## What you will do
In the data below, count how many lines contain "input" and give that number by itself.

## Record excerpts

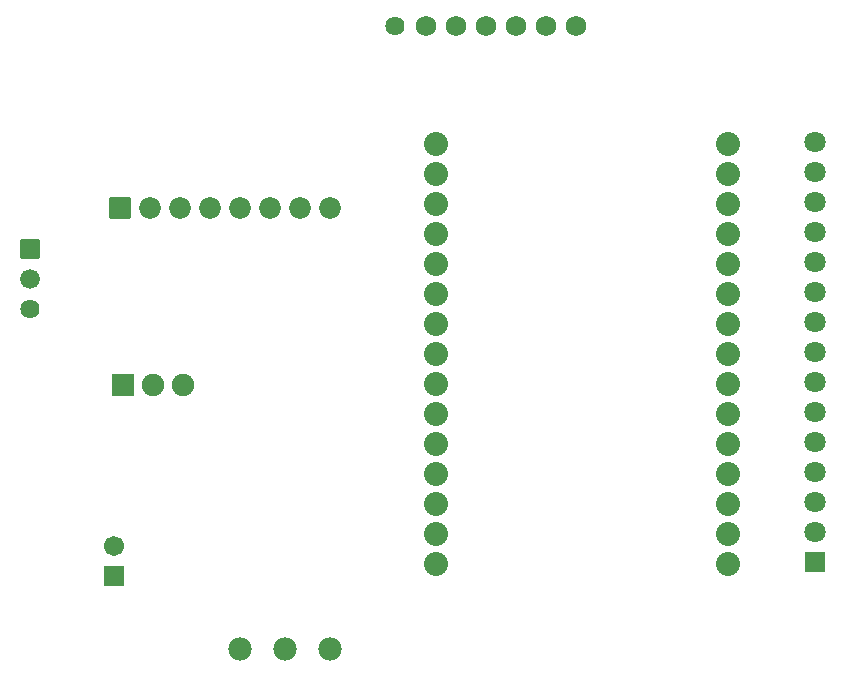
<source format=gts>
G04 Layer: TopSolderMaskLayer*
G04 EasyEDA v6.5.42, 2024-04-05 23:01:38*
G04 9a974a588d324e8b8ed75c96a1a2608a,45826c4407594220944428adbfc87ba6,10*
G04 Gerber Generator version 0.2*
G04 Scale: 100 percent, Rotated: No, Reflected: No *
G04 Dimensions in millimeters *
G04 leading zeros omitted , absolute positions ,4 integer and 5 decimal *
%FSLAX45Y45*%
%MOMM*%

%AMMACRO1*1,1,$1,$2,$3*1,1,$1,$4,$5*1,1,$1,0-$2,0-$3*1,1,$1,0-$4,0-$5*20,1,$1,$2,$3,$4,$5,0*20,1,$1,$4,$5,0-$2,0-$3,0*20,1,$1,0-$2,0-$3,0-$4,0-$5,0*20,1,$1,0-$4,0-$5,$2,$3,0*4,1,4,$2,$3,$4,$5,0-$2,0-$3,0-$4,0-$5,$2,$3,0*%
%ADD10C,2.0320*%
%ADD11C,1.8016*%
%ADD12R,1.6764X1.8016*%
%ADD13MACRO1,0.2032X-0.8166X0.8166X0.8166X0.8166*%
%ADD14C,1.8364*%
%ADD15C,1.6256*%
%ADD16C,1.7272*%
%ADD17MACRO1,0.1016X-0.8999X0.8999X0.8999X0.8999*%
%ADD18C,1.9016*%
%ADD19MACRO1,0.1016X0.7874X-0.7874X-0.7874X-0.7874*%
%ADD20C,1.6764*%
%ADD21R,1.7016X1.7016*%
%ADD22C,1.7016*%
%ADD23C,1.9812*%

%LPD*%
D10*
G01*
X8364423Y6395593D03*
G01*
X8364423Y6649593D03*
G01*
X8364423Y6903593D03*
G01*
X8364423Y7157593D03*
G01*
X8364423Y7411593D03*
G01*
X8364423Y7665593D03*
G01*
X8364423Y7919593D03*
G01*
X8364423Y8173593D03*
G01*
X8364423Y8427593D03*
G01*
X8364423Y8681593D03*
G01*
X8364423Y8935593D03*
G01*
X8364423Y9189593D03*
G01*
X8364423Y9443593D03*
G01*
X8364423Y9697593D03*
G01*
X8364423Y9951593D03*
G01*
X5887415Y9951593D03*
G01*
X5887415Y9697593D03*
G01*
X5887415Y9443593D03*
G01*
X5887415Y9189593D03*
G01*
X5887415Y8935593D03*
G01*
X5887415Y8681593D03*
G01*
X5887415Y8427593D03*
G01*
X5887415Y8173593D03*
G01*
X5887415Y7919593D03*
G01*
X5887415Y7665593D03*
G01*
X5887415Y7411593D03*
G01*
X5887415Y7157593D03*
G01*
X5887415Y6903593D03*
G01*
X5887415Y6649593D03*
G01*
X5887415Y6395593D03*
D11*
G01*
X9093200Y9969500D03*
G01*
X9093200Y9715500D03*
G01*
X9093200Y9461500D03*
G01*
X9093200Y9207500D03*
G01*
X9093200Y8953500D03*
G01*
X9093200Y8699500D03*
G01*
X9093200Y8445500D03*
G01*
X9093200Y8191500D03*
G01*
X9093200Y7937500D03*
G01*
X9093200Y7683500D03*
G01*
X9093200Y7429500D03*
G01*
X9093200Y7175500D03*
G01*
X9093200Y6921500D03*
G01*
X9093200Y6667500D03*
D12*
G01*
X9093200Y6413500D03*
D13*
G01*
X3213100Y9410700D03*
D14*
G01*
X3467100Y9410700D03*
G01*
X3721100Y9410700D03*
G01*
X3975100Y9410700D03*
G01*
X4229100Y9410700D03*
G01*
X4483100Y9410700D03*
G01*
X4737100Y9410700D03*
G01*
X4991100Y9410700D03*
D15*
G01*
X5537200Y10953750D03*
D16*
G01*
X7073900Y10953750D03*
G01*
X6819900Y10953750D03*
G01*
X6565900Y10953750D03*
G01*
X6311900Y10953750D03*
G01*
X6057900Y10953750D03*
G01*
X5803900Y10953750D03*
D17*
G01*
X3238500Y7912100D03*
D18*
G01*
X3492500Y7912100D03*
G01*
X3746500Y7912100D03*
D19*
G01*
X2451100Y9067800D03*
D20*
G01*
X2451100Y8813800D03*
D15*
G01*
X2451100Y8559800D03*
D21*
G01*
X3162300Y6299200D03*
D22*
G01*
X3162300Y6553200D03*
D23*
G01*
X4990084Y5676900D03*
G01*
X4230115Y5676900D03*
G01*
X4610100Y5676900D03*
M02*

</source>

* * *

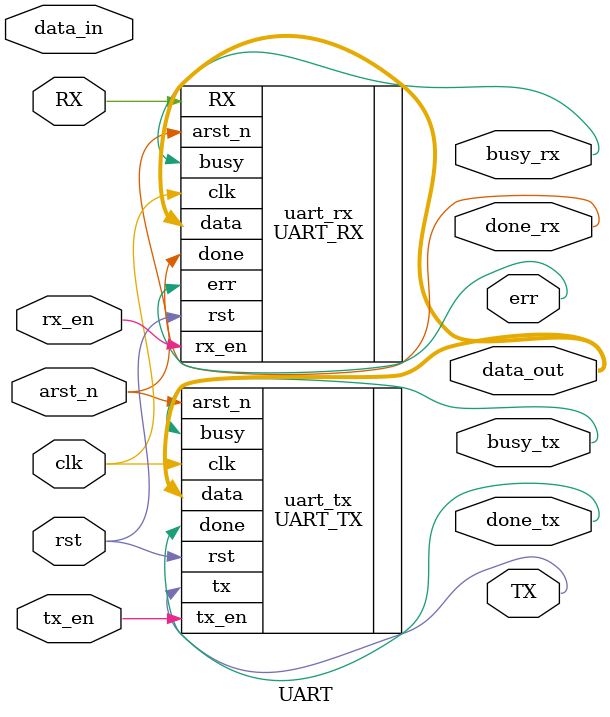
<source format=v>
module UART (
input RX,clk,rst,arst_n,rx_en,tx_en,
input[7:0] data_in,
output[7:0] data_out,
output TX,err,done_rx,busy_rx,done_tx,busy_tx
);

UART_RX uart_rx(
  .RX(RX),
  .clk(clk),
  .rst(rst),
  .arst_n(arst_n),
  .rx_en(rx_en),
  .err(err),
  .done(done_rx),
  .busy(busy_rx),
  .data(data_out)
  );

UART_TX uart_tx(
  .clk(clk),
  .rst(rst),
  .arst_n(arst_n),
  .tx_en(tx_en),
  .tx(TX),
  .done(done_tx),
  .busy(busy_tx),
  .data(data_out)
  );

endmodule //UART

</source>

## Response to this task
2